Une consommation en baisse et un climat politique tendu
Selon la Confédération patronale Concordia, les entreprises roumaines commencent déjà à ressentir les effets de cette inflation record. « Les entrepôts sont pleins », témoigne Puiu Ilisei, un agriculteur de 58 ans du village de Dichiseni. Face à la hausse des coûts de production et à la baisse de la demande pour ses poulets, il a dû congeler un tiers de sa production et installer des panneaux solaires pour réduire sa facture d’électricité. « On peut se passer d’une nouvelle chemise, mais il faut manger trois fois par jour », résume-t-il.
Cette crise économique aggrave les tensions politiques. La coalition pro-européenne au pouvoir à Bucarest a éclaté en mai 2026, en raison de désaccords sur des mesures d’économies impopulaires. Aucun nouveau gouvernement n’a encore été formé, et les sondages donnent l’opposition nationaliste en progression. À Calarasi, les habitants interrogés par l’AFP tiennent les élus pour responsables. « Ce sont les pires des voleurs », dénonce Marin Zainea, 75 ans, retraité touchant moins de 400 euros par mois. « Ils nous font systématiquement les poches pour devenir milliardaires ». Beaucoup, comme lui, vendent une partie de leur récolte pour compléter leurs revenus, certains avouant ne plus mettre les pieds dans les supermarchés « que pour regarder ».

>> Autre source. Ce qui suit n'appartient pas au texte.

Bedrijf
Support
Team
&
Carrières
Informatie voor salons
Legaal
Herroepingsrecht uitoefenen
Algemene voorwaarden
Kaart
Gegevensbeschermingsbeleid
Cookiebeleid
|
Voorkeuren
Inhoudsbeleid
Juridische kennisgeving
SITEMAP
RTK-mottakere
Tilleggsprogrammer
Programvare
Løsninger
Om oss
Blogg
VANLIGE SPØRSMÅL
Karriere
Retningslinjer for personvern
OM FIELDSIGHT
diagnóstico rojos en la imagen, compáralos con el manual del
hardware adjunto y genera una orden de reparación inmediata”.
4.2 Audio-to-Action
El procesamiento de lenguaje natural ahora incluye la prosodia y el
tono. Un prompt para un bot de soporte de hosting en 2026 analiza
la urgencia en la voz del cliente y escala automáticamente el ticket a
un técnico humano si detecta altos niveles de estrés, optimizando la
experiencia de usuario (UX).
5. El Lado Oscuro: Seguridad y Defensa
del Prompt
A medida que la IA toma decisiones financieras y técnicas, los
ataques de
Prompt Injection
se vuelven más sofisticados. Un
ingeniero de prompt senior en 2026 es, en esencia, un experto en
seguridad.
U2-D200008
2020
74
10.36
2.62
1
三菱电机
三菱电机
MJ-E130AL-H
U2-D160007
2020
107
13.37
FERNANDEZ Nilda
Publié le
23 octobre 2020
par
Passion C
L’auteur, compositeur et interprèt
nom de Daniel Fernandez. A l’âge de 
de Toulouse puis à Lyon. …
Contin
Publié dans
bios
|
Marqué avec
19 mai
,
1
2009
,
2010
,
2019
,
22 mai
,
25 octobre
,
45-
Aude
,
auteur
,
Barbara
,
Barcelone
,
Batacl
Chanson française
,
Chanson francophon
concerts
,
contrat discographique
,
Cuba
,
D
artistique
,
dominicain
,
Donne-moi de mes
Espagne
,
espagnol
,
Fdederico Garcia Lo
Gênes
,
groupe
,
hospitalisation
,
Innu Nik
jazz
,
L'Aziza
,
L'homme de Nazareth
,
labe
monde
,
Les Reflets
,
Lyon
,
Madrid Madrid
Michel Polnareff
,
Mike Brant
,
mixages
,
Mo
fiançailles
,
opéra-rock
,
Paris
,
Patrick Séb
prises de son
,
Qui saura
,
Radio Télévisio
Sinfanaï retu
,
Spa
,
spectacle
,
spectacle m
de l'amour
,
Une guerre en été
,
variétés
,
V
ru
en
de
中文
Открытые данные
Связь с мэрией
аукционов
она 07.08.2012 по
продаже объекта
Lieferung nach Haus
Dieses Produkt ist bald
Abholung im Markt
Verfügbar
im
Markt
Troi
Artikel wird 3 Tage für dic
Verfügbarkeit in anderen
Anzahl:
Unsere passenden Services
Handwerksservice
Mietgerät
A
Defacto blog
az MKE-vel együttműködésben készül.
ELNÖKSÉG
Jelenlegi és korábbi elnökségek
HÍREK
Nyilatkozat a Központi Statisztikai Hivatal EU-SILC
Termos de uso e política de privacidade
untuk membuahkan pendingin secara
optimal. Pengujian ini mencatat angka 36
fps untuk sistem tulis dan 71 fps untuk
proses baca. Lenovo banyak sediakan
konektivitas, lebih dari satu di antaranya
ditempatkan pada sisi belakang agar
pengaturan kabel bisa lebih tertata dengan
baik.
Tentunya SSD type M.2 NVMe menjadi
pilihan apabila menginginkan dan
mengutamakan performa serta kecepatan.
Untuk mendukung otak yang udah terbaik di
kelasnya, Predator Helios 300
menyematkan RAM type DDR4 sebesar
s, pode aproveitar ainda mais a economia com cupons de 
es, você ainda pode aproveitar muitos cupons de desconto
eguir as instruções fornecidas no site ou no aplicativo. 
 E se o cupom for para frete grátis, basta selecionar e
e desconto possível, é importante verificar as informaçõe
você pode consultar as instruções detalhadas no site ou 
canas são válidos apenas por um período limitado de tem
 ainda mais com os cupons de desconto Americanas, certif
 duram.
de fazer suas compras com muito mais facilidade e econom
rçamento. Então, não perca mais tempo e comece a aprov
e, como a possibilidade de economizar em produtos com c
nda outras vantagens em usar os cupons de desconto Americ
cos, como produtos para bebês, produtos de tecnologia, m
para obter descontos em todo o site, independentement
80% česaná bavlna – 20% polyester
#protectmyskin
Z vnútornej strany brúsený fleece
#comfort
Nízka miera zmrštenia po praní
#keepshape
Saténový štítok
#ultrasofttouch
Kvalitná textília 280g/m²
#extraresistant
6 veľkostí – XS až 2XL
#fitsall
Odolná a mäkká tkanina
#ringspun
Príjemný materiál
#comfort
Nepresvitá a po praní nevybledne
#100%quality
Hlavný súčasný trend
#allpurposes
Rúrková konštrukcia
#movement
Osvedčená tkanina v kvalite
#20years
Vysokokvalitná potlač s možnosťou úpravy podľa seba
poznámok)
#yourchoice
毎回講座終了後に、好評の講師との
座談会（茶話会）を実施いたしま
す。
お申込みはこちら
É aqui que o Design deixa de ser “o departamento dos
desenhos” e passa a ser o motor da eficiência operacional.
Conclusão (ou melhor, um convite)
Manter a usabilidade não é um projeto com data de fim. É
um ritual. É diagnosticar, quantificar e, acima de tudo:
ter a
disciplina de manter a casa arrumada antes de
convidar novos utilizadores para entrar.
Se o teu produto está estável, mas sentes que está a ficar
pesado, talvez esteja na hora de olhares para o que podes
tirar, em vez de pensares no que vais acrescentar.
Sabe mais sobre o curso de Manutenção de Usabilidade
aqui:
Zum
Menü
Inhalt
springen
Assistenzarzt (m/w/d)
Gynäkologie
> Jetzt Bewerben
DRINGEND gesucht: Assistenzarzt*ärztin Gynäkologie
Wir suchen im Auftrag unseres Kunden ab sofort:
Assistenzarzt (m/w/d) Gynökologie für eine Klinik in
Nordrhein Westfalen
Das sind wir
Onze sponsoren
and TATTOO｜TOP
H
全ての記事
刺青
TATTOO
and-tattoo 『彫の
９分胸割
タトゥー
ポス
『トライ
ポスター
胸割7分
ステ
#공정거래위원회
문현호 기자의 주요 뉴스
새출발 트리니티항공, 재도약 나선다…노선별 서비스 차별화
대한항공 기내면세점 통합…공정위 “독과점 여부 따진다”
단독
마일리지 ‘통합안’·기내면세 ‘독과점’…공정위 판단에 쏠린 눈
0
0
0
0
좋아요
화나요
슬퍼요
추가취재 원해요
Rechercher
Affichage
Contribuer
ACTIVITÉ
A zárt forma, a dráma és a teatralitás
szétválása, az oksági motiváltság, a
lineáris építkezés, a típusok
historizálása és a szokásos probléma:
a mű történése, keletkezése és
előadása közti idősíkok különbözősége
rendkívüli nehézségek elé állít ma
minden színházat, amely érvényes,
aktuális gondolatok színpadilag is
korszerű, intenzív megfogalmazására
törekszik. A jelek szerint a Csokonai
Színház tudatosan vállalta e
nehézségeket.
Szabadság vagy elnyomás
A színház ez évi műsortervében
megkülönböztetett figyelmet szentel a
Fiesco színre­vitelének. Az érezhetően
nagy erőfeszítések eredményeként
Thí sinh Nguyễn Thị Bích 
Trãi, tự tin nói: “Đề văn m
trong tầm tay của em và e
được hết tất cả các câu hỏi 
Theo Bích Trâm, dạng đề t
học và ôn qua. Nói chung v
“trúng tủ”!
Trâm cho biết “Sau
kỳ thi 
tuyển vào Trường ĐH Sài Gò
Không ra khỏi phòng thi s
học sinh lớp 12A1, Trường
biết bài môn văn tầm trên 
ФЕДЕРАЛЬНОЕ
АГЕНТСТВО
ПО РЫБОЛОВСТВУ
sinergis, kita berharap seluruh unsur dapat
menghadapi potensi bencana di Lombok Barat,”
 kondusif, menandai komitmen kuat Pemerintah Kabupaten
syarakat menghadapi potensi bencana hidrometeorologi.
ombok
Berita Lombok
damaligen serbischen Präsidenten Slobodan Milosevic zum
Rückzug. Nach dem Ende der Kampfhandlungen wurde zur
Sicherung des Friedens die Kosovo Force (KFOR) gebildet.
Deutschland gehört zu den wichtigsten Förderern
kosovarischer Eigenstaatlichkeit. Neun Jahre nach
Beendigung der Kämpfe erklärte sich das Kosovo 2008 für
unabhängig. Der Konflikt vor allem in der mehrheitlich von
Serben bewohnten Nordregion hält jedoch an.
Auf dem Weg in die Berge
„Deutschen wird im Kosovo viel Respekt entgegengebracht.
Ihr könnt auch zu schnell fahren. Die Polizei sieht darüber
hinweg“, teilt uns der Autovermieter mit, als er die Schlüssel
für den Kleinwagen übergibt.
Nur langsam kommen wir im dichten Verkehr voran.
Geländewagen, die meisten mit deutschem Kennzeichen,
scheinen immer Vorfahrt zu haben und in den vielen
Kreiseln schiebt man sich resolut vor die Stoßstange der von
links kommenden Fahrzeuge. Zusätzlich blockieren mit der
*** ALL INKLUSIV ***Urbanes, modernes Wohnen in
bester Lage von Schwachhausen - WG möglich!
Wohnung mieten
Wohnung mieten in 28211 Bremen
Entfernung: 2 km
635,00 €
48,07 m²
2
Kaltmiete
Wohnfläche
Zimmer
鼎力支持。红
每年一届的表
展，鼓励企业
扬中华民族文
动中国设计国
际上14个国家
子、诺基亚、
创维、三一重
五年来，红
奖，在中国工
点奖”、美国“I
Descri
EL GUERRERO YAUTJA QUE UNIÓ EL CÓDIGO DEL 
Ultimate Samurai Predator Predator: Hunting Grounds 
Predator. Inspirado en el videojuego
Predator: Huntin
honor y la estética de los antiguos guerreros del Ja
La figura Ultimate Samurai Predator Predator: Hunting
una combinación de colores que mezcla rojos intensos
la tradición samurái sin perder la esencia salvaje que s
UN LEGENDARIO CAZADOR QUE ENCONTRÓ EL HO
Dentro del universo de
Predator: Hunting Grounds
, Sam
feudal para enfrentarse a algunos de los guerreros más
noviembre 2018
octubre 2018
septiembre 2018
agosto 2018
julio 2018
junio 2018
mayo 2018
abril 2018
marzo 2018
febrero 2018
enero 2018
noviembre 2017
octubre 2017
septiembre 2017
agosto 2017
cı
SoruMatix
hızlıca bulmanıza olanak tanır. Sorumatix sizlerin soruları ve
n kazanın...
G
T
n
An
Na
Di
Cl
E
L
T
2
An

Les réponses du gouvernement face à la crise
Face à la dégradation de la situation, le président roumain Nicusor Dan a tenté de rassurer la population. Le pays a évité de justesse un abaissement de sa note au rang spéculatif par l’agence Fitch. « Le pouvoir d’achat a diminué, mais la Roumanie se stabilise financièrement et les choses vont s’améliorer », a-t-il déclaré sur les réseaux sociaux. Cette semaine, il a promulgué une loi abaissant les taxes sur le diesel et limitant certaines marges commerciales, dans l’espoir de freiner l’inflation.
Pour autant, les experts restent prudents. Laurian Lungu met en garde contre les risques de « basculement vers les extrêmes » dans les comportements électoraux, en raison de la vie chère. La situation reste donc fragile, d’autant que les mesures prises tardent à produire leurs effets. « La vie chère peut entraîner des comportements électoraux de basculement vers les extrêmes », prévient-il.
En conclusion, la Roumanie traverse une période économique difficile, marquée par une inflation record et des tensions sociales. Si des mesures ont été prises pour tenter d’y remédier, leur efficacité reste à prouver. Pour l’instant, les ménages roumains doivent encore composer avec une situation où chaque dépense compte, et où la colère contre les dirigeants politiques s’exprime ouvertement.
L’inflation en Roumanie atteint 10,4 % en juin 2026 principalement en raison de la suppression des mécanismes de protection des prix sur l’électricité, qui a provoqué une hausse de 55 % des tarifs en mai 2026. S’y ajoutent un fort déficit budgétaire (7,9 % du PIB en 2025) et des mesures fiscales impopulaires, selon BFM Business.
Un tiers du revenu des Roumains est désormais consacré à l’alimentation, contre 14 % en Allemagne. Les ménages réduisent leurs dépenses, certains reportant même des soins médicaux. Les entreprises constatent un ralentissement de la consommation, et la colère contre les dirigeants politiques grandit.